The results in Table 3 and 4 show that there was significant difference in the mathematics improvement performance of treated and untreated participants. Participants in the treatment conditions outclassed their counterparts in the control group on the criterion measure. One probable explanation for the significant enhancement of the mathematics performance of the treated groups may be found in the degree of motivation to acquire some basic mathematics improvement skills which they hitherto lacked due to the fact they were not exposed to such skills while in school. While this explanation appears persuasive and plausible, it is important to note that the superior post-treatment gain of participants in the intervention conditions cannot be divorced from the effectiveness of the two strategies manipulated in the study.

This assertion is reinforced when it is realized that in an intervention study, it is possible for treatment not to have effect on criterion measure. The possible explanation for the effectiveness of the treatment packages could be attributed to the contents of the treatment packages which included a period of didactic teaching on goal-setting and cognitive restructuring procedures. Participants were trained on how to sharpen their thinking and avoid erroneous thoughts about mathematics by constant disputation, use of Elli’s A-B-C paradigm, thought-stopping and humour. The treatment groups were also exposed to group discussions, practical demonstration and a weekly take home assignment for improved mathematical ability. These procedures could have helped them in looking inwards to tap the latent inert positive resources in them for optimal performance in mathematics.
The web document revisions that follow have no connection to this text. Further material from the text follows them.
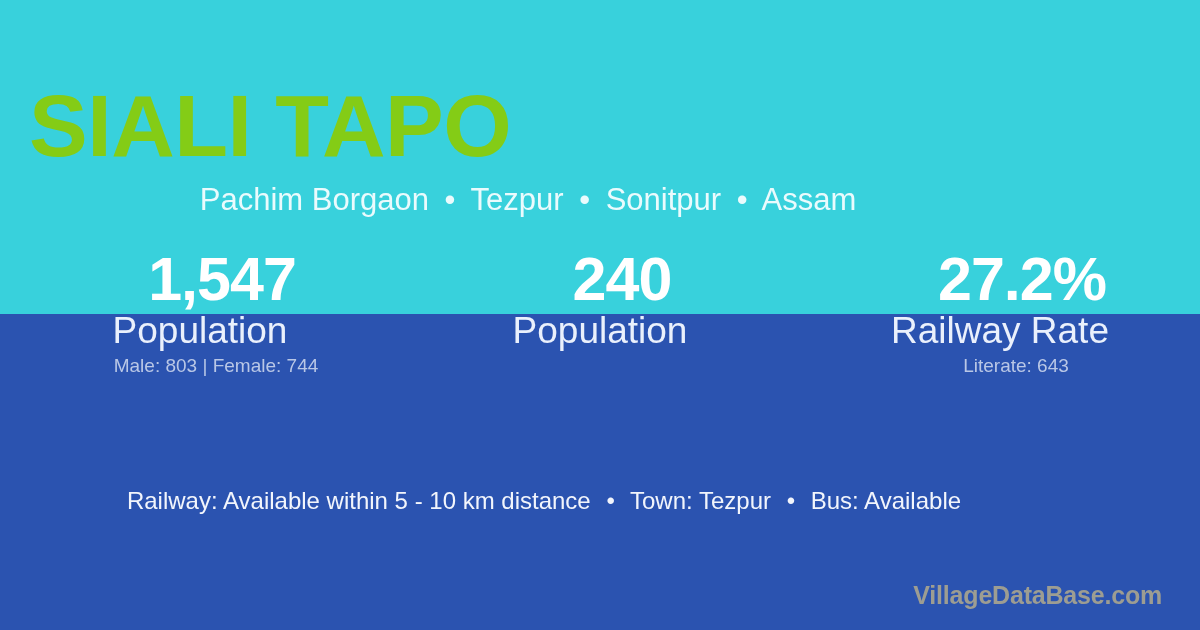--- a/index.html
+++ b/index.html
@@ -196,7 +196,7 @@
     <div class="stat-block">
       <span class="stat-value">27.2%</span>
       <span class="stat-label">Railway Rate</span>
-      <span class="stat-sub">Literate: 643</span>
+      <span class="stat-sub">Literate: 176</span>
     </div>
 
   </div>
The influence of gender on academic performance has been trailed with controversies. The findings of this study showed that there was no significant gender effect on the mathematics improvement ability of the participants thus confirming the observation made by Ajogbeje (1999) that demographic characteristics are nonsense variables in terms of competence in mathematics. In other words, both male and female can benefit maximally when exposed to the same experimental condition as was the case in this study.

The control group received no skill training. This probably explains why their performance was low when compared with those in the treatment groups. The result is in line with the research findings of Okeke (2005) who investigated the effectiveness of six-thinking hats on academic performance of students in English language. Participants were 80 Junior Secondary School II students who were assigned randomly to the two groups. The treatment achieved superior gains at post test with the waiting-list control group.

CONCLUSION

The effectiveness of goal-setting and cognitive restructuring techniques in fostering academic performance of students in mathematics has added to the available counselling-oriented approaches designed to foster academic performance of students in mathematics.